Task objective
Each line of the material below is to be written out exactly. Leave out any picture.

Information provided
------------------------------------------------

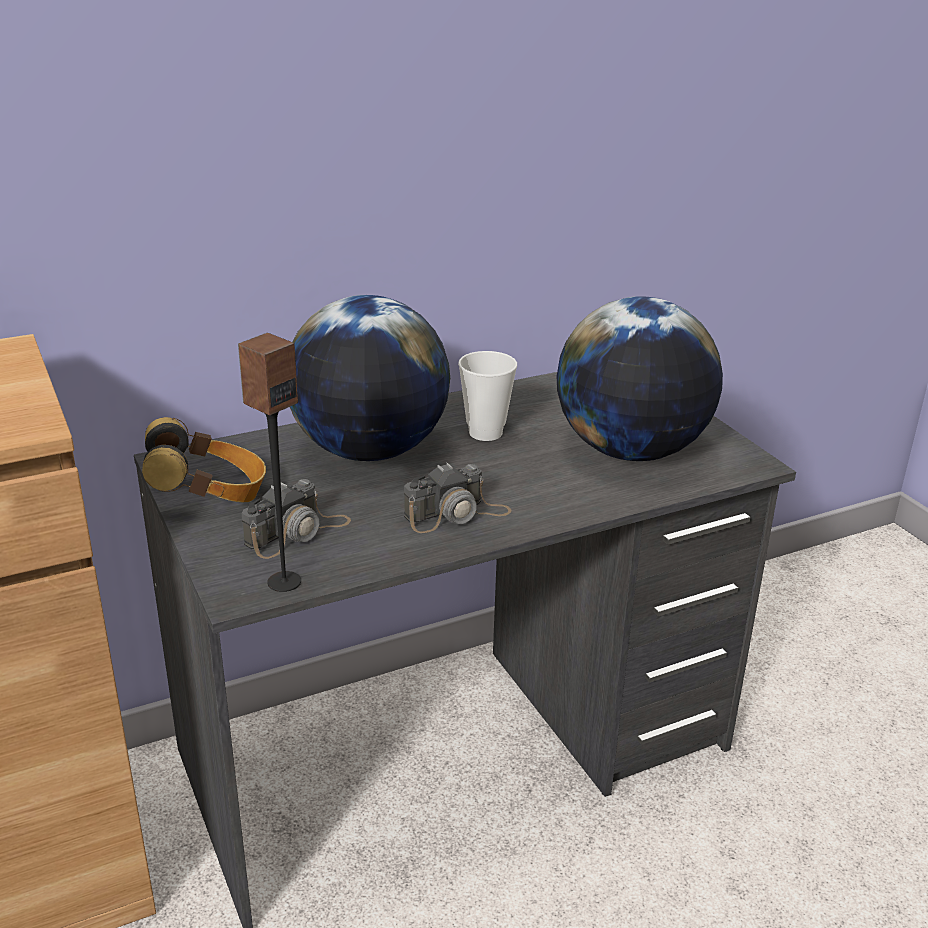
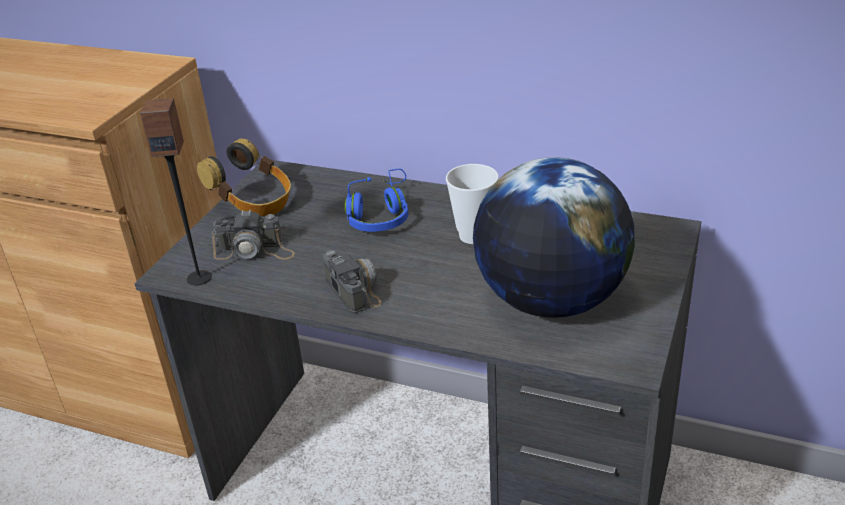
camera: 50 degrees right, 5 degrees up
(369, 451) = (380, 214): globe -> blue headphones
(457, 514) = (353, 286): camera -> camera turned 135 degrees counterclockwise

------------------------------------------------

Finished exercise
camera: 50 degrees right, 5 degrees up
(369, 451) = (380, 214): globe -> blue headphones
(457, 514) = (353, 286): camera -> camera turned 135 degrees counterclockwise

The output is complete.